Post by Chief Blur Buster » 29 Jul 2021, 23:48

Mark Fable wrote:
29 Jul 2021, 16:11
Hello, I'm new to this forum and I have a question. Are all LCD monitors "sample-and-hold" by default design
Most of them are, though Blur Busters has also been classically been about strobe backlights as a form of display motion blur reduction.

Such systems turn sample-and-hold LCDs into impulsed LCDs. But the panel itself is always permanently sample-and-hold, with the impulse driving provided by stack-on measures such as backlight and/or blank refresh cycles (black frame insertion)

There are no strobed laptops (at the moment), so these are predominantly sample-and-hold by design.

60fps at 120Hz looks like 60fps at 60Hz. But because of those fine-granularity VSYNC events, 60fps can stutter a bit more unless you intentionally adjust settings (e.g. use graphics driver 1/2 VSYNC, or switch refresh rate downwards to 60 Hz via control panel).

Now, if you have a FreeSync compatible laptop panel, framerates look identical to perfectly VSYNC’d refresh rates, e.g. 53fps looks like perfect 53 Hz VSYNC ON, and 72.5fps looks like perfect 72.5Hz VSYNC ON, if you’ve got FreeSync or G-SYNC enabled. (It’s a good single-framedrop stutter eraser technology, demonstration at www.testufo.com/vrr …) … So for a FreeSync laptop panel, just run at 60fps and it’s already automatically smooth 60Hz, and any framerate error will usually be a lot more stutter-free.

Either way, as a nutshell, you get 60fps 60Hz experience with the following:

1. Play your game at 60fps (well-framepaced without 1/120sec framepacing error);
2. Or Play your game at 60fps via 1/2 VSYNC via driver setting;
3. Or Play your game with your 120Hz laptop LCD temporarily switched to 60Hz;
4. Or Play your game with FreeSync enabled at a 60fps cap

All the above should produce identical motion quality to 60fps 60Hz, but item (1) will be more likely to have stutters if the framepacing has enough error (1/120sec errors) so that a 60fps frame may show for 3 refresh cycle and the next 60fps frame may show for 1 refresh cycle (instead of 2 each). In that case, visible stutter will appear.

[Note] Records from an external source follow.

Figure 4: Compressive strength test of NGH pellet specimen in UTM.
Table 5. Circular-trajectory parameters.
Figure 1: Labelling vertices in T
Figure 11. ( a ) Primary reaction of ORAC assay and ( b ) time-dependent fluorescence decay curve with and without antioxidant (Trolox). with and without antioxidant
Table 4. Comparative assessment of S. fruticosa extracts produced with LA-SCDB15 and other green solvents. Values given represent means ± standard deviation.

Item 4 may occasionally show visible stutter if frame pacing error is significant enough, but 1ms framepacing errors will generally be invisible as it will just show specific refresh cycles “1ms late” rather than stuttering 8.3ms (!/120sec) to the next refresh cycle.

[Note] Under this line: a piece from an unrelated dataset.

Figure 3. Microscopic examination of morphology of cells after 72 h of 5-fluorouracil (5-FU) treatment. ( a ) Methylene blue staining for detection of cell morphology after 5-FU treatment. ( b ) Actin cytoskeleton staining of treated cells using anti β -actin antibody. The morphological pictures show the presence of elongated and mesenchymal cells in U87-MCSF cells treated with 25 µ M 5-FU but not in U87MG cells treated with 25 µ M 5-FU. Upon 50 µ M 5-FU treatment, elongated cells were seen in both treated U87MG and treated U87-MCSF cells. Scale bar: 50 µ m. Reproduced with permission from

The most reliable moves will be item #2 but may be slightly higher latency than the other options (equalling to 60fps 60Hz VSYNC lag, rather than the other moves that is more likely to get the 60fps frame refreshed in a mere 1/120sec)

The driver-and-display cooperation is playing a role here, as well as the velocity of the display refresh (1/60sec or 1/120sec) for the various different routes/options.

If you play casually rather than professionally you probably won’t notice any lag; even the worst lag option with typical 120Hz laptop LCDs here will typically be less laggy than, say, a typical 60 Hz plasma or 60 Hz OLED television display.